Extracted data entries
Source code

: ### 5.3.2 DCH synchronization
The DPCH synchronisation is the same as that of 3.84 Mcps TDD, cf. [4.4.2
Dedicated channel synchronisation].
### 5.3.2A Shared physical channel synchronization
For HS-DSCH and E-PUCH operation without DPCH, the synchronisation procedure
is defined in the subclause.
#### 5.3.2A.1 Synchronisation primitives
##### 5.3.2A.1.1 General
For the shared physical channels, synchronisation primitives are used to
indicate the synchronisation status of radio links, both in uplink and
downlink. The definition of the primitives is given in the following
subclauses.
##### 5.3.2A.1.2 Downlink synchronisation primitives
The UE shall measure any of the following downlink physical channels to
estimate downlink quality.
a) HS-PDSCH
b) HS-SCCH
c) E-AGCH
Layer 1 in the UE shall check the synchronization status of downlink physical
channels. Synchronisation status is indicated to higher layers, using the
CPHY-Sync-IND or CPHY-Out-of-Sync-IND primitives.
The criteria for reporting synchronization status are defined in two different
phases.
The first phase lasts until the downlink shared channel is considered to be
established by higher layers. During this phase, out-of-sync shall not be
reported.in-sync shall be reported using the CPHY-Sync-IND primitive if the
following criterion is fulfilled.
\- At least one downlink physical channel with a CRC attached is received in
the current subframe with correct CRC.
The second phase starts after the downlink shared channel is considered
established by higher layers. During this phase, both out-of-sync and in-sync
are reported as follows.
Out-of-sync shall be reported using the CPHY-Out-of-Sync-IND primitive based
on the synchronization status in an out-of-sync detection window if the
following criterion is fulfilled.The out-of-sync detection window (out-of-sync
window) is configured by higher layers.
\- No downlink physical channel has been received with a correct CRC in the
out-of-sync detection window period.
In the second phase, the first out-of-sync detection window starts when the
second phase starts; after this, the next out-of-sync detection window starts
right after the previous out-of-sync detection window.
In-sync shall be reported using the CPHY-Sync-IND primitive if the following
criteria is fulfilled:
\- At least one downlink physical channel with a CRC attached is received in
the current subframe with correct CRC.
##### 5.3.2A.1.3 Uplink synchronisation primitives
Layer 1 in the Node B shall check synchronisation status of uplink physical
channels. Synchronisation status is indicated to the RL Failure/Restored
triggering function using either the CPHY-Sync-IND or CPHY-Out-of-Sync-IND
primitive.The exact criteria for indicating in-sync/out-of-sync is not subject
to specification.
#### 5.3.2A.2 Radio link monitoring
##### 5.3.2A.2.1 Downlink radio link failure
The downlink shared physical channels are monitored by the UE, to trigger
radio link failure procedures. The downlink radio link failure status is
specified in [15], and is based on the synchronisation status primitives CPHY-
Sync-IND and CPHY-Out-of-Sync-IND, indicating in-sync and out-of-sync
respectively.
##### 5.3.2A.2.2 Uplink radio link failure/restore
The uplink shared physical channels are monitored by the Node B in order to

YOUR GOAL. Please switch every "Node B" in the records above to "base station" and leave all other text as it is.

TASK RESULT.
Source code

: ### 5.3.2 DCH synchronization
The DPCH synchronisation is the same as that of 3.84 Mcps TDD, cf. [4.4.2
Dedicated channel synchronisation].
### 5.3.2A Shared physical channel synchronization
For HS-DSCH and E-PUCH operation without DPCH, the synchronisation procedure
is defined in the subclause.
#### 5.3.2A.1 Synchronisation primitives
##### 5.3.2A.1.1 General
For the shared physical channels, synchronisation primitives are used to
indicate the synchronisation status of radio links, both in uplink and
downlink. The definition of the primitives is given in the following
subclauses.
##### 5.3.2A.1.2 Downlink synchronisation primitives
The UE shall measure any of the following downlink physical channels to
estimate downlink quality.
a) HS-PDSCH
b) HS-SCCH
c) E-AGCH
Layer 1 in the UE shall check the synchronization status of downlink physical
channels. Synchronisation status is indicated to higher layers, using the
CPHY-Sync-IND or CPHY-Out-of-Sync-IND primitives.
The criteria for reporting synchronization status are defined in two different
phases.
The first phase lasts until the downlink shared channel is considered to be
established by higher layers. During this phase, out-of-sync shall not be
reported.in-sync shall be reported using the CPHY-Sync-IND primitive if the
following criterion is fulfilled.
\- At least one downlink physical channel with a CRC attached is received in
the current subframe with correct CRC.
The second phase starts after the downlink shared channel is considered
established by higher layers. During this phase, both out-of-sync and in-sync
are reported as follows.
Out-of-sync shall be reported using the CPHY-Out-of-Sync-IND primitive based
on the synchronization status in an out-of-sync detection window if the
following criterion is fulfilled.The out-of-sync detection window (out-of-sync
window) is configured by higher layers.
\- No downlink physical channel has been received with a correct CRC in the
out-of-sync detection window period.
In the second phase, the first out-of-sync detection window starts when the
second phase starts; after this, the next out-of-sync detection window starts
right after the previous out-of-sync detection window.
In-sync shall be reported using the CPHY-Sync-IND primitive if the following
criteria is fulfilled:
\- At least one downlink physical channel with a CRC attached is received in
the current subframe with correct CRC.
##### 5.3.2A.1.3 Uplink synchronisation primitives
Layer 1 in the base station shall check synchronisation status of uplink physical
channels. Synchronisation status is indicated to the RL Failure/Restored
triggering function using either the CPHY-Sync-IND or CPHY-Out-of-Sync-IND
primitive.The exact criteria for indicating in-sync/out-of-sync is not subject
to specification.
#### 5.3.2A.2 Radio link monitoring
##### 5.3.2A.2.1 Downlink radio link failure
The downlink shared physical channels are monitored by the UE, to trigger
radio link failure procedures. The downlink radio link failure status is
specified in [15], and is based on the synchronisation status primitives CPHY-
Sync-IND and CPHY-Out-of-Sync-IND, indicating in-sync and out-of-sync
respectively.
##### 5.3.2A.2.2 Uplink radio link failure/restore
The uplink shared physical channels are monitored by the base station in order to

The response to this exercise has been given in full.